[Stored entries]
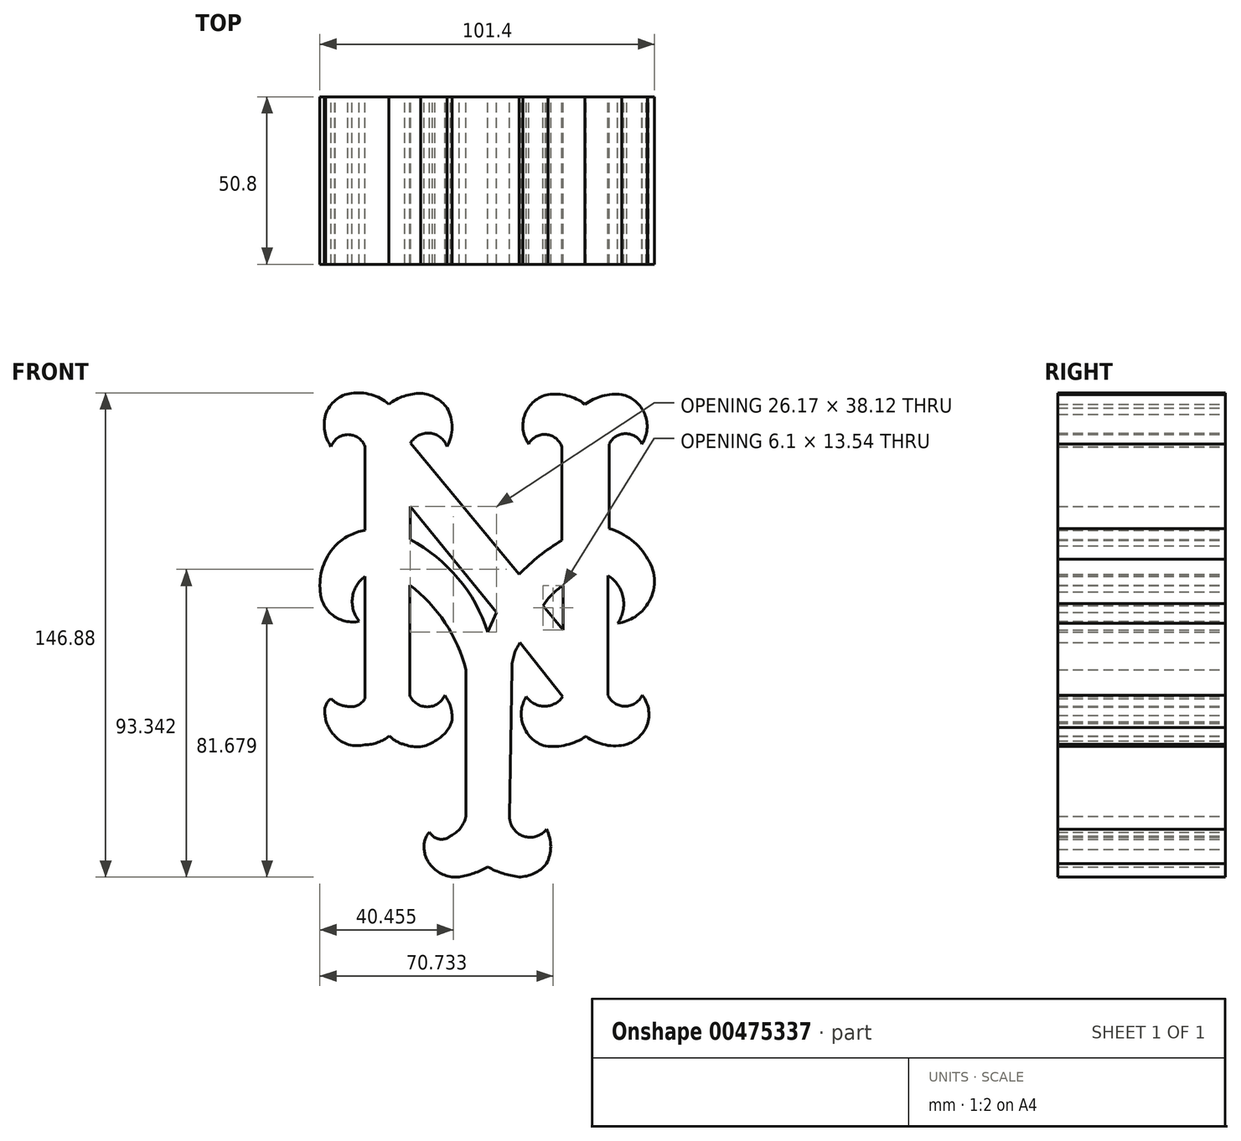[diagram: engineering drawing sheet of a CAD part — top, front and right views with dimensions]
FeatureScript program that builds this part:
annotation { "Feature Type Name" : "Feature", "Feature Type Description" : "" }
export const myFeature = defineFeature(function(context is Context, id is Id, definition is map)
    precondition{}
    {
        {
            var Q0;
            Q0=qCreatedBy(makeId("Front.planeOp"),FACE);
            var sketch = newSketch(context, id + "F0", { "sketchPlane" : qUnion([Q0])});
            skLineSegment(sketch, "E0", {"start": v(-23.55, 39.4) * mm, "end": v(-23.55, 29.33) * mm});
            skLineSegment(sketch, "E1", {"start": v(-23.55, 39.4) * mm, "end": v(2.62, 7.32) * mm});
            skLineSegment(sketch, "E2", {"start": v(2.62, 7.32) * mm, "end": v(0, 1.27) * mm});
            skArc(sketch, "E3", {"start": v(0, 1.27) * mm, "mid": v(-9.02, 17.61) * mm, "end": v(-23.55, 29.33) * mm});
            skLineSegment(sketch, "E4", {"start": v(22.87, 15.44) * mm, "end": v(22.87, 1.9) * mm});
            skLineSegment(sketch, "E5", {"start": v(22.87, 1.9) * mm, "end": v(16.76, 9.33) * mm});
            skArc(sketch, "E6", {"start": v(22.87, 15.44) * mm, "mid": v(19.48, 12.72) * mm, "end": v(16.76, 9.33) * mm});
            skLineSegment(sketch, "E7", {"start": v(9.48, 18.87) * mm, "end": v(-23.46, 58.56) * mm});
            skArc(sketch, "E8", {"start": v(22.44, 29.13) * mm, "mid": v(15.64, 24.4) * mm, "end": v(9.48, 18.87) * mm});
            skLineSegment(sketch, "E9", {"start": v(22.44, 29.13) * mm, "end": v(22.44, 57.48) * mm});
            skArc(sketch, "E10", {"start": v(22.44, 57.48) * mm, "mid": v(17.68, 61.21) * mm, "end": v(12.34, 58.37) * mm});
            skArc(sketch, "E11", {"start": v(18.22, 73.36) * mm, "mid": v(11.28, 67.43) * mm, "end": v(12.34, 58.37) * mm});
            skArc(sketch, "E12", {"start": v(29.45, 70.38) * mm, "mid": v(24.13, 72.98) * mm, "end": v(18.22, 73.36) * mm});
            skArc(sketch, "E13", {"start": v(40.58, 73.36) * mm, "mid": v(34.73, 72.92) * mm, "end": v(29.45, 70.38) * mm});
            skArc(sketch, "E14", {"start": v(46.73, 58.37) * mm, "mid": v(47.54, 67.46) * mm, "end": v(40.58, 73.36) * mm});
            skArc(sketch, "E15", {"start": v(46.73, 58.37) * mm, "mid": v(41.78, 61.48) * mm, "end": v(36.83, 58.37) * mm});
            skLineSegment(sketch, "E16", {"start": v(36.83, 58.37) * mm, "end": v(36.83, 32.65) * mm});
            skArc(sketch, "E17", {"start": v(48.5, 23.43) * mm, "mid": v(43.58, 29.2) * mm, "end": v(36.83, 32.65) * mm});
            skArc(sketch, "E18", {"start": v(48.5, 9.92) * mm, "mid": v(50.48, 16.67) * mm, "end": v(48.5, 23.43) * mm});
            skArc(sketch, "E19", {"start": v(39.37, 4) * mm, "mid": v(44.6, 5.93) * mm, "end": v(48.5, 9.92) * mm});
            skArc(sketch, "E20", {"start": v(39.37, 4) * mm, "mid": v(41, 11.85) * mm, "end": v(36.41, 18.42) * mm});
            skLineSegment(sketch, "E21", {"start": v(36.41, 18.42) * mm, "end": v(36.41, -17.86) * mm});
            skArc(sketch, "E22", {"start": v(36.41, -17.86) * mm, "mid": v(41.58, -21.22) * mm, "end": v(46.76, -17.86) * mm});
            skArc(sketch, "E23", {"start": v(48, -27.68) * mm, "mid": v(48.78, -22.6) * mm, "end": v(46.76, -17.86) * mm});
            skArc(sketch, "E24", {"start": v(42.08, -32.77) * mm, "mid": v(45.51, -30.78) * mm, "end": v(48, -27.68) * mm});
            skArc(sketch, "E25", {"start": v(29.76, -30.3) * mm, "mid": v(35.64, -32.92) * mm, "end": v(42.08, -32.77) * mm});
            skArc(sketch, "E26", {"start": v(17.44, -33.27) * mm, "mid": v(23.87, -32.9) * mm, "end": v(29.76, -30.3) * mm});
            skArc(sketch, "E27", {"start": v(10.54, -26.37) * mm, "mid": v(13.07, -30.73) * mm, "end": v(17.44, -33.27) * mm});
            skArc(sketch, "E28", {"start": v(11.69, -18.32) * mm, "mid": v(10.21, -22.21) * mm, "end": v(10.54, -26.37) * mm});
            skArc(sketch, "E29", {"start": v(11.69, -18.32) * mm, "mid": v(17.2, -21.2) * mm, "end": v(22.7, -18.32) * mm});
            skLineSegment(sketch, "E30", {"start": v(22.7, -18.32) * mm, "end": v(9.71, -1.89) * mm});
            skArc(sketch, "E31", {"start": v(9.71, -1.89) * mm, "mid": v(7.92, -5.65) * mm, "end": v(7.25, -9.77) * mm});
            skLineSegment(sketch, "E32", {"start": v(7.25, -9.77) * mm, "end": v(6.56, -54.45) * mm});
            skArc(sketch, "E33", {"start": v(6.56, -54.45) * mm, "mid": v(6.7, -55.93) * mm, "end": v(7.18, -57.33) * mm});
            skArc(sketch, "E34", {"start": v(7.18, -57.33) * mm, "mid": v(12.13, -60.9) * mm, "end": v(17.75, -58.53) * mm});
            skArc(sketch, "E35", {"start": v(17.75, -68.96) * mm, "mid": v(19.07, -63.74) * mm, "end": v(17.75, -58.53) * mm});
            skArc(sketch, "E36", {"start": v(9.42, -72.95) * mm, "mid": v(14.04, -71.9) * mm, "end": v(17.75, -68.96) * mm});
            skArc(sketch, "E37", {"start": v(0, -69.93) * mm, "mid": v(4.56, -71.9) * mm, "end": v(9.42, -72.95) * mm});
            skArc(sketch, "E38", {"start": v(-8.72, -72.95) * mm, "mid": v(-4.22, -71.83) * mm, "end": v(0, -69.93) * mm});
            skArc(sketch, "E39", {"start": v(-16.81, -69.93) * mm, "mid": v(-13.13, -72.4) * mm, "end": v(-8.72, -72.95) * mm});
            skArc(sketch, "E40", {"start": v(-19.3, -64.64) * mm, "mid": v(-18.54, -67.51) * mm, "end": v(-16.81, -69.93) * mm});
            skArc(sketch, "E41", {"start": v(-17.68, -59.36) * mm, "mid": v(-19.11, -61.8) * mm, "end": v(-19.3, -64.64) * mm});
            skArc(sketch, "E42", {"start": v(-17.68, -59.36) * mm, "mid": v(-14.77, -61.48) * mm, "end": v(-11.3, -60.54) * mm});
            skArc(sketch, "E43", {"start": v(-11.3, -60.54) * mm, "mid": v(-8.29, -58.12) * mm, "end": v(-6.67, -54.6) * mm});
            skLineSegment(sketch, "E44", {"start": v(-6.67, -54.6) * mm, "end": v(-6.67, -10.18) * mm});
            skArc(sketch, "E45", {"start": v(-6.67, -10.18) * mm, "mid": v(-12.96, 4.15) * mm, "end": v(-23.68, 15.55) * mm});
            skLineSegment(sketch, "E46", {"start": v(-23.68, 15.55) * mm, "end": v(-23.68, -17.92) * mm});
            skArc(sketch, "E47", {"start": v(-23.68, -17.92) * mm, "mid": v(-18.37, -21.37) * mm, "end": v(-13.06, -17.92) * mm});
            skArc(sketch, "E48", {"start": v(-10.91, -25.85) * mm, "mid": v(-11.2, -21.67) * mm, "end": v(-13.06, -17.92) * mm});
            skArc(sketch, "E49", {"start": v(-16.02, -31.76) * mm, "mid": v(-12.93, -29.27) * mm, "end": v(-10.91, -25.85) * mm});
            skArc(sketch, "E50", {"start": v(-25.16, -32.84) * mm, "mid": v(-20.46, -33.44) * mm, "end": v(-16.02, -31.76) * mm});
            skArc(sketch, "E51", {"start": v(-29.87, -30.15) * mm, "mid": v(-27.71, -31.84) * mm, "end": v(-25.16, -32.84) * mm});
            skArc(sketch, "E52", {"start": v(-37.26, -32.84) * mm, "mid": v(-33.32, -32.16) * mm, "end": v(-29.87, -30.15) * mm});
            skArc(sketch, "E53", {"start": v(-46.4, -30.15) * mm, "mid": v(-42.22, -32.81) * mm, "end": v(-37.26, -32.84) * mm});
            skArc(sketch, "E54", {"start": v(-49.36, -23.97) * mm, "mid": v(-48.43, -27.32) * mm, "end": v(-46.4, -30.15) * mm});
            skArc(sketch, "E55", {"start": v(-47.6, -18.86) * mm, "mid": v(-49.23, -21.16) * mm, "end": v(-49.36, -23.97) * mm});
            skArc(sketch, "E56", {"start": v(-47.6, -18.86) * mm, "mid": v(-45.27, -20.53) * mm, "end": v(-42.5, -21.28) * mm});
            skArc(sketch, "E57", {"start": v(-42.5, -21.28) * mm, "mid": v(-39.49, -20.92) * mm, "end": v(-37.26, -18.86) * mm});
            skLineSegment(sketch, "E58", {"start": v(-37.26, -18.86) * mm, "end": v(-37.26, 18.15) * mm});
            skArc(sketch, "E59", {"start": v(-37.26, 18.15) * mm, "mid": v(-41.08, 11.74) * mm, "end": v(-39, 4.56) * mm});
            skArc(sketch, "E60", {"start": v(-50.81, 13.53) * mm, "mid": v(-46.94, 6.37) * mm, "end": v(-39, 4.56) * mm});
            skArc(sketch, "E61", {"start": v(-37.26, 32.2) * mm, "mid": v(-42.17, 30.52) * mm, "end": v(-46.33, 27.42) * mm});
            skLineSegment(sketch, "E62", {"start": v(-37.26, 32.2) * mm, "end": v(-37.26, 57.6) * mm});
            skArc(sketch, "E63", {"start": v(-37.26, 57.6) * mm, "mid": v(-42.4, 61.19) * mm, "end": v(-47.53, 57.6) * mm});
            skArc(sketch, "E64", {"start": v(-49.17, 67.32) * mm, "mid": v(-49.48, 62.27) * mm, "end": v(-47.53, 57.6) * mm});
            skArc(sketch, "E65", {"start": v(-41.4, 73.74) * mm, "mid": v(-46.2, 71.63) * mm, "end": v(-49.17, 67.32) * mm});
            skArc(sketch, "E66", {"start": v(-30.04, 70.45) * mm, "mid": v(-35.37, 73.3) * mm, "end": v(-41.4, 73.74) * mm});
            skArc(sketch, "E67", {"start": v(-20.33, 73.74) * mm, "mid": v(-25.44, 72.85) * mm, "end": v(-30.04, 70.45) * mm});
            skArc(sketch, "E68", {"start": v(-12.4, 69.26) * mm, "mid": v(-15.89, 72.35) * mm, "end": v(-20.33, 73.74) * mm});
            skArc(sketch, "E69", {"start": v(-12.4, 57.6) * mm, "mid": v(-10.81, 63.43) * mm, "end": v(-12.4, 69.26) * mm});
            skArc(sketch, "E70", {"start": v(-12.4, 57.6) * mm, "mid": v(-17.63, 61.64) * mm, "end": v(-23.46, 58.56) * mm});
            skArc(sketch, "E71", {"start": v(-46.33, 27.42) * mm, "mid": v(-50.06, 20.95) * mm, "end": v(-50.81, 13.53) * mm});
            skSolve(sketch);
        }
        {
            var Q0;
            Q0=makeQuery(id+"F0.imprint","IMPRINT",FACE,{"disambiguationData":[TD([[makeQuery(id+"F0.imprint","IMPRINT",EDGE,{"derivedFrom":sQuery(id+"F0.wireOp",EDGE,"E0")}),-1.0]])]});
            extrude(context, id + "F1", {"entities" : qUnion([Q0]), "depth" : 50.8 * mm});
        }
    });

• Exercise objective:
Reproduce the data word for word from its first line through the line containing "v(19.48, 12.72) *", including both of those lines. Leave the pictures out of your answer.

• Result for this exercise:
[diagram: engineering drawing sheet of a CAD part — top, front and right views with dimensions]
FeatureScript program that builds this part:
annotation { "Feature Type Name" : "Feature", "Feature Type Description" : "" }
export const myFeature = defineFeature(function(context is Context, id is Id, definition is map)
    precondition{}
    {
        {
            var Q0;
            Q0=qCreatedBy(makeId("Front.planeOp"),FACE);
            var sketch = newSketch(context, id + "F0", { "sketchPlane" : qUnion([Q0])});
            skLineSegment(sketch, "E0", {"start": v(-23.55, 39.4) * mm, "end": v(-23.55, 29.33) * mm});
            skLineSegment(sketch, "E1", {"start": v(-23.55, 39.4) * mm, "end": v(2.62, 7.32) * mm});
            skLineSegment(sketch, "E2", {"start": v(2.62, 7.32) * mm, "end": v(0, 1.27) * mm});
            skArc(sketch, "E3", {"start": v(0, 1.27) * mm, "mid": v(-9.02, 17.61) * mm, "end": v(-23.55, 29.33) * mm});
            skLineSegment(sketch, "E4", {"start": v(22.87, 15.44) * mm, "end": v(22.87, 1.9) * mm});
            skLineSegment(sketch, "E5", {"start": v(22.87, 1.9) * mm, "end": v(16.76, 9.33) * mm});
            skArc(sketch, "E6", {"start": v(22.87, 15.44) * mm, "mid": v(19.48, 12.72) * mm, "end": v(16.76, 9.33) * mm});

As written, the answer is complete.